Exercise goal: From the records below, extract only the lines running from the line with "right wrist: (98, 235)" to the line with "left ankle: (538, 231)", both lines included, reproducing them exactly.

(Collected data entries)
┏━━
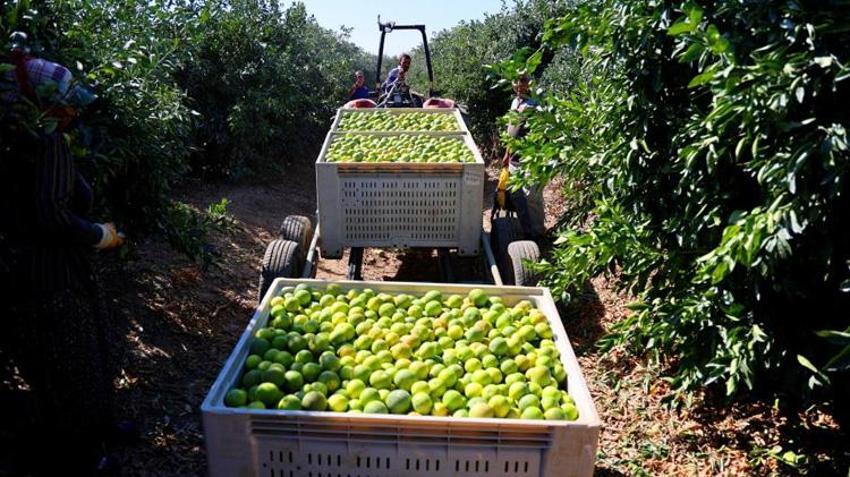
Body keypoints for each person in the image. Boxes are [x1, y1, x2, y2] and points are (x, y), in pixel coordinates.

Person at [0, 32, 125, 475]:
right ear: (41, 102)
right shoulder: (46, 143)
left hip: (20, 273)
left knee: (55, 364)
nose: (73, 113)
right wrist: (98, 235)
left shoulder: (16, 139)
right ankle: (83, 457)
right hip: (47, 276)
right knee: (70, 367)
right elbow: (49, 215)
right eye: (66, 104)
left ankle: (94, 436)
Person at [500, 74, 545, 240]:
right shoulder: (515, 102)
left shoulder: (535, 104)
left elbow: (543, 128)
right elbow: (511, 130)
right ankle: (526, 229)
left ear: (530, 83)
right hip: (514, 158)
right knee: (516, 194)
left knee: (531, 196)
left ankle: (538, 231)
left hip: (529, 159)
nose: (520, 85)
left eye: (524, 81)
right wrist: (506, 153)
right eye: (517, 81)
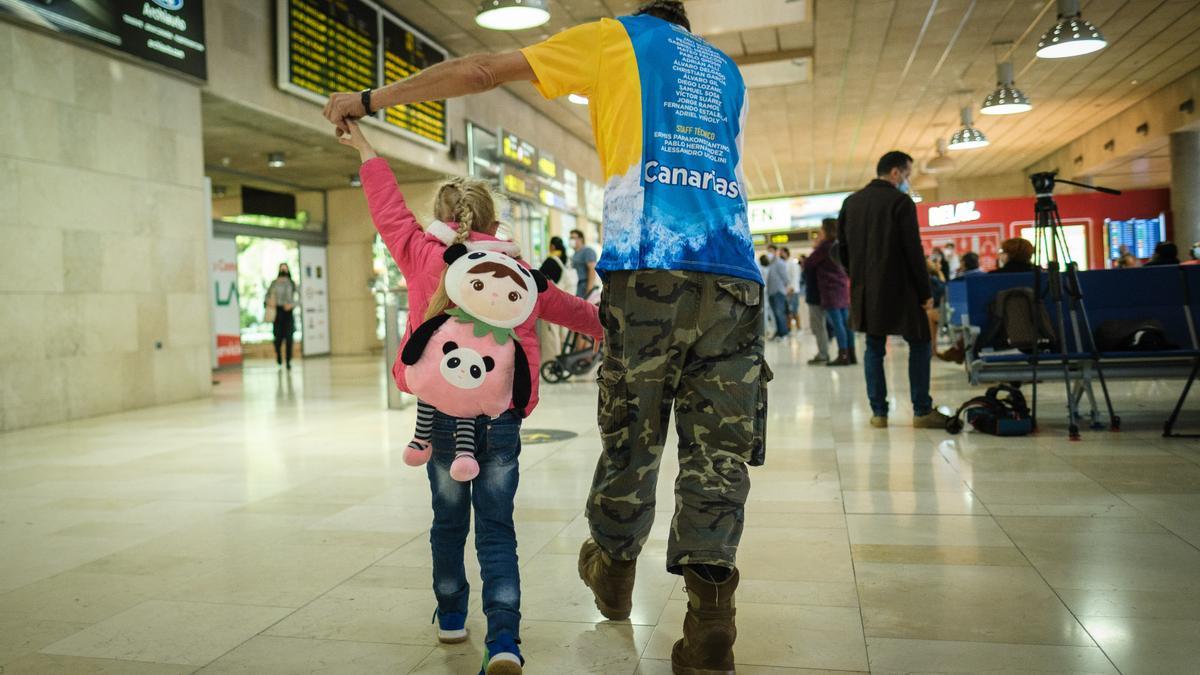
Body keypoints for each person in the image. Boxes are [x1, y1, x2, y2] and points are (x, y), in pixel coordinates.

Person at [324, 2, 767, 671]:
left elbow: (479, 71)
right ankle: (712, 618)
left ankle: (614, 567)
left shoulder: (617, 38)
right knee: (718, 453)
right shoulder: (726, 71)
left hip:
┗━━
Completed exercise:
right wrist: (98, 235)
left shoulder: (16, 139)
right ankle: (83, 457)
right hip: (47, 276)
right knee: (70, 367)
right elbow: (49, 215)
right eye: (66, 104)
left ankle: (94, 436)
Person at [500, 74, 545, 240]:
right shoulder: (515, 102)
left shoulder: (535, 104)
left elbow: (543, 128)
right elbow: (511, 130)
right ankle: (526, 229)
left ear: (530, 83)
right hip: (514, 158)
right knee: (516, 194)
left knee: (531, 196)
left ankle: (538, 231)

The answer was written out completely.